Alternative Processes of Human Capital Formation for Developing Market Entrepreneurs
To get at the rich, complex, interwoven and path-dependent nature of human capital capitalization for entrepreneurs in the context of emerging markets, we take a qualitative approach that captures, through two sets of interviews, the life-journeys of entrepreneurs and the life-cycles of their ventures. Current theory surrounding sources of human capital in the entrepreneurial context serves as a starting point for theorizing from this data set, but given the paucity of process-based research on human capital formation, especially in extreme conditions, much of our theorizing is inductive. Our goal is to isolate key processes by which entrepreneurs continue to grow their human capital, especially when traditional sources are not available, or even denied.

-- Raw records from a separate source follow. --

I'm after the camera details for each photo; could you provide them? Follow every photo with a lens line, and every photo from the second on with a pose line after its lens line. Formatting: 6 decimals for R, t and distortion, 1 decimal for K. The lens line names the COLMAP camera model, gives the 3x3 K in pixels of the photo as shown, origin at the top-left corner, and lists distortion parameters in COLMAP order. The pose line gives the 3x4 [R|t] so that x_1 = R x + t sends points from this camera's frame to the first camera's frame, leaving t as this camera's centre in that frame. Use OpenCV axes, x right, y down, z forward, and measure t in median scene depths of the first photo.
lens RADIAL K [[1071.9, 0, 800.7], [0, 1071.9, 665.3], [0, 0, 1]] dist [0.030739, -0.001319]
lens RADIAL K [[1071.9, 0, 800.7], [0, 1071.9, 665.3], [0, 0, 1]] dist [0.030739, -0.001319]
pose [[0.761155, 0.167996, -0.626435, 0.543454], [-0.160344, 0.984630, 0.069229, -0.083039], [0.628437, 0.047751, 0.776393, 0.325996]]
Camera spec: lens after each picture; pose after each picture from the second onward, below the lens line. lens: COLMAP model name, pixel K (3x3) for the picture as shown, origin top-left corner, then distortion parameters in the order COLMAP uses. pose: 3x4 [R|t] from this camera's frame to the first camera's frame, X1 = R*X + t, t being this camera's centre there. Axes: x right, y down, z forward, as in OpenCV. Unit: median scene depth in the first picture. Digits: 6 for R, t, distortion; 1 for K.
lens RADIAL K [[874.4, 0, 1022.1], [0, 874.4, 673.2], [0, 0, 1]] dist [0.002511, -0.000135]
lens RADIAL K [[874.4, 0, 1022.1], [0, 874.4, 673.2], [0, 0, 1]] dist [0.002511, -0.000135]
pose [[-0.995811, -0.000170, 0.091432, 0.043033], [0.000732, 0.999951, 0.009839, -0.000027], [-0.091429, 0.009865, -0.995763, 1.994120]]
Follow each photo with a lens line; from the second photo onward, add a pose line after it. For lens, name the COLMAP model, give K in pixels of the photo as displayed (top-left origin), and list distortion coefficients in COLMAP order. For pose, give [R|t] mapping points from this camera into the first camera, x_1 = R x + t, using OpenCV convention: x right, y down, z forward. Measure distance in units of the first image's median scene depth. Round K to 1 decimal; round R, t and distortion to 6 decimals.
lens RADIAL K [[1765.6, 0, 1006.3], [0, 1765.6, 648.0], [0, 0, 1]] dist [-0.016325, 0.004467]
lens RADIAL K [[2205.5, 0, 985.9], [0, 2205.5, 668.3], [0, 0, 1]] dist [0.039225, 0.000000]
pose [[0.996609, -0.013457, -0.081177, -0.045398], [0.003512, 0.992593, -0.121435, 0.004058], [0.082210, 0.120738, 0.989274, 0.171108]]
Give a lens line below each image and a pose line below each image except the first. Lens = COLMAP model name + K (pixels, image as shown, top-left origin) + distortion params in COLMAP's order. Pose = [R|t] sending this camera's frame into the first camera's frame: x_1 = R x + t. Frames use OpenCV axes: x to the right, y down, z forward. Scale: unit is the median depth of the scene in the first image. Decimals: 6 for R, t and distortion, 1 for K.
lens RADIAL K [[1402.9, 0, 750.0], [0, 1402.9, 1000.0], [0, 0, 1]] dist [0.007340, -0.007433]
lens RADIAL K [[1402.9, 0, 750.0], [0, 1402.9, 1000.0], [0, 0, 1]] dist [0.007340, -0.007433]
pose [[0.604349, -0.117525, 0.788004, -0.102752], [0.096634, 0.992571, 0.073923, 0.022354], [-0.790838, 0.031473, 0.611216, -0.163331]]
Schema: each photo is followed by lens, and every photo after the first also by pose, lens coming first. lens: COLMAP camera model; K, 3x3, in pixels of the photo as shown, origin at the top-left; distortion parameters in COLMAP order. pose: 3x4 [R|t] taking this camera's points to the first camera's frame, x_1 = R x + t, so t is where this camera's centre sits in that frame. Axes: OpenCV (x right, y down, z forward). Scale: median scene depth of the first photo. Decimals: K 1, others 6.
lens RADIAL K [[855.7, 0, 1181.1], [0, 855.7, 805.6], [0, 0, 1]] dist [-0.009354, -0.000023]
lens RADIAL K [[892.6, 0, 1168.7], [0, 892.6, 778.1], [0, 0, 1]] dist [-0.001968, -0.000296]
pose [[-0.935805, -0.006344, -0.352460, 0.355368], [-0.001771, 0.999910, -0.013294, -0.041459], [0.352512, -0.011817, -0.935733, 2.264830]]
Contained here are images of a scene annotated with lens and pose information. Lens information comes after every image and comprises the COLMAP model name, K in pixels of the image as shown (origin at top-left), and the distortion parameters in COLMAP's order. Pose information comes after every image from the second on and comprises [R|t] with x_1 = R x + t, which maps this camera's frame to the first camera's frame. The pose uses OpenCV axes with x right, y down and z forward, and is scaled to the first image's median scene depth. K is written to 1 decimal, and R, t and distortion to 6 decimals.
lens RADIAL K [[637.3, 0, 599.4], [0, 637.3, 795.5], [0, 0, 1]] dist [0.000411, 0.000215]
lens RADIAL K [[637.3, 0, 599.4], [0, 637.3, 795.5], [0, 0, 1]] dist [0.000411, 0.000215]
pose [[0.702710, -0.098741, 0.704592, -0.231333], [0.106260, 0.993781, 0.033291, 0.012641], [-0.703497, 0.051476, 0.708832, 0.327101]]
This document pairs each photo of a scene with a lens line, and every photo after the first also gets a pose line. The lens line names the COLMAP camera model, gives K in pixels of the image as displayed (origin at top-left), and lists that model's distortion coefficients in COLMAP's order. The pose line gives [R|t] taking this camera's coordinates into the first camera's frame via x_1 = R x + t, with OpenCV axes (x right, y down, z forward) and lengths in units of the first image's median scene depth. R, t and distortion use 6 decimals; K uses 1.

I am entering my fourth year of the PhD program at Ivey, and expect to graduate in mid-2016. My research focuses on how entrepreneurs in the developing world acquire the human capital they need in order to start, run, and expand their businesses, despite being in situations that deprive them of many of the traditional mechanisms that developed-world entrepreneurs rely on. This stream of research takes place in Ghana, though I also have research experience Kenya, Rwanda and Tanzania. Before starting the PhD program, I spent time working as an engineering consultant for two NGOs in Haiti, which is where my interest in development comes from.
On a personal note, I’m about as Canadian as can be, and though I don’t play hockey, I make up for this by drinking maple syrup every morning.